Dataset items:
━━━━━━━━━━━━━━━━━━━━

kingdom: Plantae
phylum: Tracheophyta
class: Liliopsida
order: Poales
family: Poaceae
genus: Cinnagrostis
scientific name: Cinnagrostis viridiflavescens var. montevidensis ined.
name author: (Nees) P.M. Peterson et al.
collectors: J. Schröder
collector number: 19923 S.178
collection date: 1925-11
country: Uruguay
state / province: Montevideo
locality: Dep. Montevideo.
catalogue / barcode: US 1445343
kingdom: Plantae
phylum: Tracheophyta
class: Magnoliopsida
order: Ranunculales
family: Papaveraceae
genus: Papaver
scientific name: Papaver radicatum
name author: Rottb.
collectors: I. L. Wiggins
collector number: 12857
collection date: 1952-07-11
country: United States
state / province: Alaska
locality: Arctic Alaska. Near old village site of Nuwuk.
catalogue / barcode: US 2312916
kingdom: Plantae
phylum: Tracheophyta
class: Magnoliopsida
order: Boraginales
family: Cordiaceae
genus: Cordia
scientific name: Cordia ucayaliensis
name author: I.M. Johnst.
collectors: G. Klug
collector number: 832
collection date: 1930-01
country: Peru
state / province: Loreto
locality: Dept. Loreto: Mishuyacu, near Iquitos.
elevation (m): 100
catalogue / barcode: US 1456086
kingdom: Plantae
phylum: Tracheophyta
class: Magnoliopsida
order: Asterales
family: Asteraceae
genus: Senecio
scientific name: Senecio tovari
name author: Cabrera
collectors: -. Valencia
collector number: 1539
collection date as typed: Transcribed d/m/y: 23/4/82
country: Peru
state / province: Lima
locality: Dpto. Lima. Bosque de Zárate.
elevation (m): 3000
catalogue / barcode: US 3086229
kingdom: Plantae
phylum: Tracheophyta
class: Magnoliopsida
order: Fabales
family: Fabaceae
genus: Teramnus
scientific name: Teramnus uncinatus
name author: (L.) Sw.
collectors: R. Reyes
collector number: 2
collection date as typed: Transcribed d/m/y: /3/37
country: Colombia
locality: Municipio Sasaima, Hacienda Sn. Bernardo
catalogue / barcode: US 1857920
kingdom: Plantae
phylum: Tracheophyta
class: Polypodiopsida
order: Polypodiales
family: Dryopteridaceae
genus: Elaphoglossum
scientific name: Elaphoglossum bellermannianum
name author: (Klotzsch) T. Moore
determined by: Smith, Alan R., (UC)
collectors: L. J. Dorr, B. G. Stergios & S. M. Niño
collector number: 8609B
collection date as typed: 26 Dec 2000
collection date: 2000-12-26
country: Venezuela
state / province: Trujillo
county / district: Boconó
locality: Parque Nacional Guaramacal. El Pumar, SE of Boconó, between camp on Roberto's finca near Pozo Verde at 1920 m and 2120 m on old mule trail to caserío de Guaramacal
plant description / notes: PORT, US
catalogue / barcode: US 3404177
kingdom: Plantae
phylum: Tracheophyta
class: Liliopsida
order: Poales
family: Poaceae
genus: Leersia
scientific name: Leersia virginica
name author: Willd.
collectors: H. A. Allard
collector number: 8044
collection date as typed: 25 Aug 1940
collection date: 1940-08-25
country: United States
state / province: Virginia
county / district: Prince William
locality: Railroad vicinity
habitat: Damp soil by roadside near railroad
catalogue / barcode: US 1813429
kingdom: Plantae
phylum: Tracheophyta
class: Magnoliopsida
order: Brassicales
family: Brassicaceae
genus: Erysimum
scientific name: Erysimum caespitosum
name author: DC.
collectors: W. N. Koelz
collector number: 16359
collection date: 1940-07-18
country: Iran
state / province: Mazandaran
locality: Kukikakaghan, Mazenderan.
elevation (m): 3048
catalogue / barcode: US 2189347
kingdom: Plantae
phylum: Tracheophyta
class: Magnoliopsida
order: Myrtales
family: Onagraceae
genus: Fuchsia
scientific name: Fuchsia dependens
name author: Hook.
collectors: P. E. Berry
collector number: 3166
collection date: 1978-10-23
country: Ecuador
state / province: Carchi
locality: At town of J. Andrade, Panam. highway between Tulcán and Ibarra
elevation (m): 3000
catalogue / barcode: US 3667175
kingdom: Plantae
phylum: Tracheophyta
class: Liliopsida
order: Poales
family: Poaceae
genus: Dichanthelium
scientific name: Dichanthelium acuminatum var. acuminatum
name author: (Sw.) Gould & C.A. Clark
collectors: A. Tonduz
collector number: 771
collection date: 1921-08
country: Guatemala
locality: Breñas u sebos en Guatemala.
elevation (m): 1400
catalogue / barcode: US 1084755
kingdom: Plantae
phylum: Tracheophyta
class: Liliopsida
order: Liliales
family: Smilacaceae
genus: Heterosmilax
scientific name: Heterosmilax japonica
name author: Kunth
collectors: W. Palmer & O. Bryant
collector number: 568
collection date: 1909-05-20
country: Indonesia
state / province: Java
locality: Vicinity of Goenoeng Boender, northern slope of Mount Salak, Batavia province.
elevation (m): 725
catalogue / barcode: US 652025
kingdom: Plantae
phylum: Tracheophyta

━━━━━━━━━━━━━━━━━━━━

Return the material word for word, from its first line through the line containing "genus: Cordia". Include that line and stop there.

__COMPLETE RESPONSE__
kingdom: Plantae
phylum: Tracheophyta
class: Liliopsida
order: Poales
family: Poaceae
genus: Cinnagrostis
scientific name: Cinnagrostis viridiflavescens var. montevidensis ined.
name author: (Nees) P.M. Peterson et al.
collectors: J. Schröder
collector number: 19923 S.178
collection date: 1925-11
country: Uruguay
state / province: Montevideo
locality: Dep. Montevideo.
catalogue / barcode: US 1445343
kingdom: Plantae
phylum: Tracheophyta
class: Magnoliopsida
order: Ranunculales
family: Papaveraceae
genus: Papaver
scientific name: Papaver radicatum
name author: Rottb.
collectors: I. L. Wiggins
collector number: 12857
collection date: 1952-07-11
country: United States
state / province: Alaska
locality: Arctic Alaska. Near old village site of Nuwuk.
catalogue / barcode: US 2312916
kingdom: Plantae
phylum: Tracheophyta
class: Magnoliopsida
order: Boraginales
family: Cordiaceae
genus: Cordia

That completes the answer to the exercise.